__What is expected__: Below are several entries. Transcribe exactly those lines that fall from the one with "#adb1b3; stroke-width: 21" through the one with "middle; stroke-width: 5;", end lines included.

= Beginning of Section =

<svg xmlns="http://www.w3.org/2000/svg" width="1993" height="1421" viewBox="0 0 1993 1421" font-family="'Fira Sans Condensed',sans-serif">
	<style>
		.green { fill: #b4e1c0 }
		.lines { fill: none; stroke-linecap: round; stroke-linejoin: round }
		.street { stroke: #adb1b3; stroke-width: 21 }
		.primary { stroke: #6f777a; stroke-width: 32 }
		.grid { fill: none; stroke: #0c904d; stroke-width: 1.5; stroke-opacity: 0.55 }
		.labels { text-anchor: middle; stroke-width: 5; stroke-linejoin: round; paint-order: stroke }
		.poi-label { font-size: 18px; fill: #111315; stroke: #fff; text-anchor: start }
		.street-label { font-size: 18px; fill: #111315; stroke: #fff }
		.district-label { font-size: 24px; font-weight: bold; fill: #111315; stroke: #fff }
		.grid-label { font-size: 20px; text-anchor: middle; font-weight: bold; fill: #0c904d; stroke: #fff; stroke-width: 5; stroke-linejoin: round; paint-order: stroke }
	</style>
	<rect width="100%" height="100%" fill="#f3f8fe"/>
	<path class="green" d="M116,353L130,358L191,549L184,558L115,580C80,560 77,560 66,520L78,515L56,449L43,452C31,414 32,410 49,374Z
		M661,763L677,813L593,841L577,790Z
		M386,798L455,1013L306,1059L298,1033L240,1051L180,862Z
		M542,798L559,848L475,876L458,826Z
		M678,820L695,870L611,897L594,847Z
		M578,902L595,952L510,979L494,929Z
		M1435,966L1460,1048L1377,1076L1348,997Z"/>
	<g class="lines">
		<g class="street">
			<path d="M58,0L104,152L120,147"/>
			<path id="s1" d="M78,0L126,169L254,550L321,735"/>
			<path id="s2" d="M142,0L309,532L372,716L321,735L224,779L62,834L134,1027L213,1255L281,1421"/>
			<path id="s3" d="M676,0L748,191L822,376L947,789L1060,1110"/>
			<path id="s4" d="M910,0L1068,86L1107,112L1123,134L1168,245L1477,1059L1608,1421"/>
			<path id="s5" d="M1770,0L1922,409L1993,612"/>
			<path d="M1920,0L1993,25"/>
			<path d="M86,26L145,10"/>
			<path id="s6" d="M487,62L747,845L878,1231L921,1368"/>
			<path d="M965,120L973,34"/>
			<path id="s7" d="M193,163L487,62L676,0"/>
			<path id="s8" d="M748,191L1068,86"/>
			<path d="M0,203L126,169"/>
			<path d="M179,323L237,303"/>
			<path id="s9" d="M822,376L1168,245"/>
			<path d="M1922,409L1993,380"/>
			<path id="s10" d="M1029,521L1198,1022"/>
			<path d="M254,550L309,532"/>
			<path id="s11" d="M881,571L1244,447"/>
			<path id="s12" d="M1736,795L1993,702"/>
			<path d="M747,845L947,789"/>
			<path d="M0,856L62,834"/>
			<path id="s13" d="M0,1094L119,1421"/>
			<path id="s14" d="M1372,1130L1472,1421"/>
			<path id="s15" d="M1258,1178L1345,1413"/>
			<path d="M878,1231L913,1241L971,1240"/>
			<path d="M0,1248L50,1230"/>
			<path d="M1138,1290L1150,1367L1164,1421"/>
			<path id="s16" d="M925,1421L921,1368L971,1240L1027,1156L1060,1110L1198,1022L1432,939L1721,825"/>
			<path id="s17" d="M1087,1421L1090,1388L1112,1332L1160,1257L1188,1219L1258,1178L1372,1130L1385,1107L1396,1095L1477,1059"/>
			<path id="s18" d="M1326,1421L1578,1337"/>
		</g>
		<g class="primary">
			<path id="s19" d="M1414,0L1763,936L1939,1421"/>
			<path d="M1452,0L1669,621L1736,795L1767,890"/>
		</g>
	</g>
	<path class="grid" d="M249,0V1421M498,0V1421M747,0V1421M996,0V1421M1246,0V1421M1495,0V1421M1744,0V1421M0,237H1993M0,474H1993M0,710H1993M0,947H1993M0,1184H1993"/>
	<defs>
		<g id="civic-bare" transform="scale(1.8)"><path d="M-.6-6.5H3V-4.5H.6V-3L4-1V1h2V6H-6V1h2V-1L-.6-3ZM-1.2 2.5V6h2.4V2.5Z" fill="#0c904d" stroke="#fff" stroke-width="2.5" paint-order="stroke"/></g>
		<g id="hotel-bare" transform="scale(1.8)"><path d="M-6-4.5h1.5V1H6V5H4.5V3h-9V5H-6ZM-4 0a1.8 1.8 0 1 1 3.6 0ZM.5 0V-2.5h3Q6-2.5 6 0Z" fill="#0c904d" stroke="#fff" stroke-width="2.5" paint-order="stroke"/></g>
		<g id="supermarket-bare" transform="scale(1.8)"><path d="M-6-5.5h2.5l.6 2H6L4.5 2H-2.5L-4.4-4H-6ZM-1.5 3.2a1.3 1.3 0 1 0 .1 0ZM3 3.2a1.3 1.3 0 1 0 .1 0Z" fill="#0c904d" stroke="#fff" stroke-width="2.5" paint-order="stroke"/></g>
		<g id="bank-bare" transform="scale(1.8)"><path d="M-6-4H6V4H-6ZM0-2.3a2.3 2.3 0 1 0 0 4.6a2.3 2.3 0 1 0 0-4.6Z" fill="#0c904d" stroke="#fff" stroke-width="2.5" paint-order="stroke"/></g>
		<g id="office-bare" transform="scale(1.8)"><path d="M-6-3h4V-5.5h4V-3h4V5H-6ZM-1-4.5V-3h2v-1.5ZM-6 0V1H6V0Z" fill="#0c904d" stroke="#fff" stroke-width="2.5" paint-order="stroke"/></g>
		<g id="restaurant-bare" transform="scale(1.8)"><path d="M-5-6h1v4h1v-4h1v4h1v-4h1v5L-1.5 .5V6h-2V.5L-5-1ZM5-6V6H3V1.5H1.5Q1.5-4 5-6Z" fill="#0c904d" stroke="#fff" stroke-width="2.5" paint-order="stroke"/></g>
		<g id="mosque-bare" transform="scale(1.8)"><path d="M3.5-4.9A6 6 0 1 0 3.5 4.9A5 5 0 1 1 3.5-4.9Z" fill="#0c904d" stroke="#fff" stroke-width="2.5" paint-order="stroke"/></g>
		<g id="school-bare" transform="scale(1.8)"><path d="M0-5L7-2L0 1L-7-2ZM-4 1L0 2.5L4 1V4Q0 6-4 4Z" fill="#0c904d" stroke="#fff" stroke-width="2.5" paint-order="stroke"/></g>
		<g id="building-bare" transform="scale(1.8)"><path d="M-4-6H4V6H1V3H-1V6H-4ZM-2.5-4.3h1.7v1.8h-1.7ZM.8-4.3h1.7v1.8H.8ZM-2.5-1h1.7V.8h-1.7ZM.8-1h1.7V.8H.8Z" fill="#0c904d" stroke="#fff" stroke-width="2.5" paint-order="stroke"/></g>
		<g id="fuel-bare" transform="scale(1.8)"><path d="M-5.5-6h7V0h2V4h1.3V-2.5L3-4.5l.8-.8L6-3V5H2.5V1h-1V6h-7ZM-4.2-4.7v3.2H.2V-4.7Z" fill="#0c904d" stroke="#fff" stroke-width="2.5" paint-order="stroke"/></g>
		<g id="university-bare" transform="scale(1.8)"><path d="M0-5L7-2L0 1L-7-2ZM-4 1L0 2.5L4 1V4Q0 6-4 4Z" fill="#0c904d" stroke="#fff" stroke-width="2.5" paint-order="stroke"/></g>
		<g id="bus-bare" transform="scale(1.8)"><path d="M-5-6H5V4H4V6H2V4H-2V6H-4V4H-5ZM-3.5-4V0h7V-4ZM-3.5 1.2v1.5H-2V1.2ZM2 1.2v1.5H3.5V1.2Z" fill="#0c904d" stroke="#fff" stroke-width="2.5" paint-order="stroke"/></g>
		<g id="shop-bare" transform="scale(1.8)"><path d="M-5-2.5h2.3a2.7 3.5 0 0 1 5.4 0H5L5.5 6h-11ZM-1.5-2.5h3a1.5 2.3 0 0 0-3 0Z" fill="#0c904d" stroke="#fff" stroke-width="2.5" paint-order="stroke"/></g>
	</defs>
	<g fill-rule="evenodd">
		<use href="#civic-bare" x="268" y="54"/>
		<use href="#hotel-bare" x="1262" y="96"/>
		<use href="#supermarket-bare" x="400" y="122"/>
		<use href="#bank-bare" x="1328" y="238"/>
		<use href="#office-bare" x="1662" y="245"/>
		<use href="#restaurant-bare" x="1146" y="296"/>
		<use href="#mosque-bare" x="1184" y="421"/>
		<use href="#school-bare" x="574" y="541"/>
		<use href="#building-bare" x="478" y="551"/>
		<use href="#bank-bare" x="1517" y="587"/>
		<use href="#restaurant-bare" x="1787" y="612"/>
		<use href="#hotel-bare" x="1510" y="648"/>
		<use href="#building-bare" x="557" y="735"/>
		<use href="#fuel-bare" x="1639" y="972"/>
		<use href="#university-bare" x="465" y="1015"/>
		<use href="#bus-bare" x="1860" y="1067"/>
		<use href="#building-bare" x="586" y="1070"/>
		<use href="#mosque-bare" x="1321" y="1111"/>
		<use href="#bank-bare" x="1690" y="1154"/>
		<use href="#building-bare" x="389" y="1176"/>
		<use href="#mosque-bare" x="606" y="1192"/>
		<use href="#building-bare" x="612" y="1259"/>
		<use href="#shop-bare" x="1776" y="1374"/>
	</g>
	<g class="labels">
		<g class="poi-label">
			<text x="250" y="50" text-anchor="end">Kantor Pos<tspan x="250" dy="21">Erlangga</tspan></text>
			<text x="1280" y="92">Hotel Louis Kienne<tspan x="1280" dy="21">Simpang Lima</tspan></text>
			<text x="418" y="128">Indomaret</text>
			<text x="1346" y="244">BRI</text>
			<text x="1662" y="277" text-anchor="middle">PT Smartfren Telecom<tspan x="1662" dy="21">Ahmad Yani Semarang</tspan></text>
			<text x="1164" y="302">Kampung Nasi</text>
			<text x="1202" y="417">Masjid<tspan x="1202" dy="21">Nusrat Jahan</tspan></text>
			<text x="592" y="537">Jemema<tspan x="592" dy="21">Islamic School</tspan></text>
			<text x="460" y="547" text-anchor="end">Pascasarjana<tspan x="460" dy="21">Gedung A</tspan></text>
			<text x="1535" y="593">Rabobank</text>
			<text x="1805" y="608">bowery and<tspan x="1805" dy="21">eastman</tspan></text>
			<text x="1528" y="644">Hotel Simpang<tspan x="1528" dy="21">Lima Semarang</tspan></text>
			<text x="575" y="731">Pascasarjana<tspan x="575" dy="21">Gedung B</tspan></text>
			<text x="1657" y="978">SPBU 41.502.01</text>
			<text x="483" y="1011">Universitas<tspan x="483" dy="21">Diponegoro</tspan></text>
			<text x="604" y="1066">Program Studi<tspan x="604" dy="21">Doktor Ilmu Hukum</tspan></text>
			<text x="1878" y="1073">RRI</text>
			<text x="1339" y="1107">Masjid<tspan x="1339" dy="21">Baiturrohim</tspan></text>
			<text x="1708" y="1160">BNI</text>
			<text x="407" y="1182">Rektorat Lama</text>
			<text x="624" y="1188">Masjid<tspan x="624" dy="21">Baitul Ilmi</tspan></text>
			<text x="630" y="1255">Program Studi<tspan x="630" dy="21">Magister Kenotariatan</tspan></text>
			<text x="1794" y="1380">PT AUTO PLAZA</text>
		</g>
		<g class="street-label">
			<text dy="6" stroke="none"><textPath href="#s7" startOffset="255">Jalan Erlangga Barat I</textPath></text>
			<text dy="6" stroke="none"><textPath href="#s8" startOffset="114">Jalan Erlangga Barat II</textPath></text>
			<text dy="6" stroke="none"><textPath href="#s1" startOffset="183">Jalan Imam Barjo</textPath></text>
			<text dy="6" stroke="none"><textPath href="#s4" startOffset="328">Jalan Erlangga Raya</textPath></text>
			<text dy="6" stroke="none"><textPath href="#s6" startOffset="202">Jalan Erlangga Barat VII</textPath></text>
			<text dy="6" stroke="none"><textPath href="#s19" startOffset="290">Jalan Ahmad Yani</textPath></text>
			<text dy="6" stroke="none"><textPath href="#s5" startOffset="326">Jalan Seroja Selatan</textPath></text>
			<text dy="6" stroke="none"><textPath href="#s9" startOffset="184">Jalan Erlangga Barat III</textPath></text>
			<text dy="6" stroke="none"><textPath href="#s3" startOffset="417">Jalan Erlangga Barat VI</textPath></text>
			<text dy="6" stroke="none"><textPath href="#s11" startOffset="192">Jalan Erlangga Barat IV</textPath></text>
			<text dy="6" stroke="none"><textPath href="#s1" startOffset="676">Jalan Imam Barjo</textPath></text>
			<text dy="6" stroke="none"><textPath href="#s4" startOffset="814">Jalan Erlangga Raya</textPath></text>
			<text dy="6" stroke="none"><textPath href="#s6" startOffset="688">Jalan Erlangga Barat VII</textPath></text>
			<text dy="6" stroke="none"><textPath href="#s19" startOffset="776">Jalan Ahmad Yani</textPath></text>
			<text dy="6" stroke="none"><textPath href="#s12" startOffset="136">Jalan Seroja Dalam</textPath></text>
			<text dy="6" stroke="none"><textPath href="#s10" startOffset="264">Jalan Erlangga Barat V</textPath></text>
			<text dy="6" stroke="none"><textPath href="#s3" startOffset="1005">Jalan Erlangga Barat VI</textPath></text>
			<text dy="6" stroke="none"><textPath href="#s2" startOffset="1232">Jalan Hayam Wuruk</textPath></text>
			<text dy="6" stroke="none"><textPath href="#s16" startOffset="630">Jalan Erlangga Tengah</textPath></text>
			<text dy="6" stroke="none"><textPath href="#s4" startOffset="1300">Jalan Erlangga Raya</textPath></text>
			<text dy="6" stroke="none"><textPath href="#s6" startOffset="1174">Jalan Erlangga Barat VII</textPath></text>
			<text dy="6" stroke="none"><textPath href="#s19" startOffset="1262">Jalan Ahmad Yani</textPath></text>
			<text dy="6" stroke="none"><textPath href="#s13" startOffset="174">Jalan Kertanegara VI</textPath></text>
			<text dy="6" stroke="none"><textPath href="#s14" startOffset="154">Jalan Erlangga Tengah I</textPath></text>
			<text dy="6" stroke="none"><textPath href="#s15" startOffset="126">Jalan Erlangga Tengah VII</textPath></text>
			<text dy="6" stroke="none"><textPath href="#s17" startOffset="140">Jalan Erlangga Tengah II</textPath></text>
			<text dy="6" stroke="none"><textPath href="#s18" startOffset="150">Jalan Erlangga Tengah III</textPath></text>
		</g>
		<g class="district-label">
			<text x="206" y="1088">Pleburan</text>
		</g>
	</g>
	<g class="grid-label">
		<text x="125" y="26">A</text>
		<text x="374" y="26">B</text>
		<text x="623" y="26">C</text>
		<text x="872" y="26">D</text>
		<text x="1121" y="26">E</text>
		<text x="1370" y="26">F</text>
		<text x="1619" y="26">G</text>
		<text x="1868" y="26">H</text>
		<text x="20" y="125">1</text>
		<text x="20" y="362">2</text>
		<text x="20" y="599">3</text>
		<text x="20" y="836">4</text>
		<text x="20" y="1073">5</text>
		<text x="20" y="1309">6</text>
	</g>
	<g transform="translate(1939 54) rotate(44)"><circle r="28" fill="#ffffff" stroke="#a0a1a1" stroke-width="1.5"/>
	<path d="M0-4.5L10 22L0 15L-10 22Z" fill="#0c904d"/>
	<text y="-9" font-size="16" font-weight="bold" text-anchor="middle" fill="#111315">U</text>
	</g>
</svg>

= End of Section =

__Answer for the task__:
		.street { stroke: #adb1b3; stroke-width: 21 }
		.primary { stroke: #6f777a; stroke-width: 32 }
		.grid { fill: none; stroke: #0c904d; stroke-width: 1.5; stroke-opacity: 0.55 }
		.labels { text-anchor: middle; stroke-width: 5; stroke-linejoin: round; paint-order: stroke }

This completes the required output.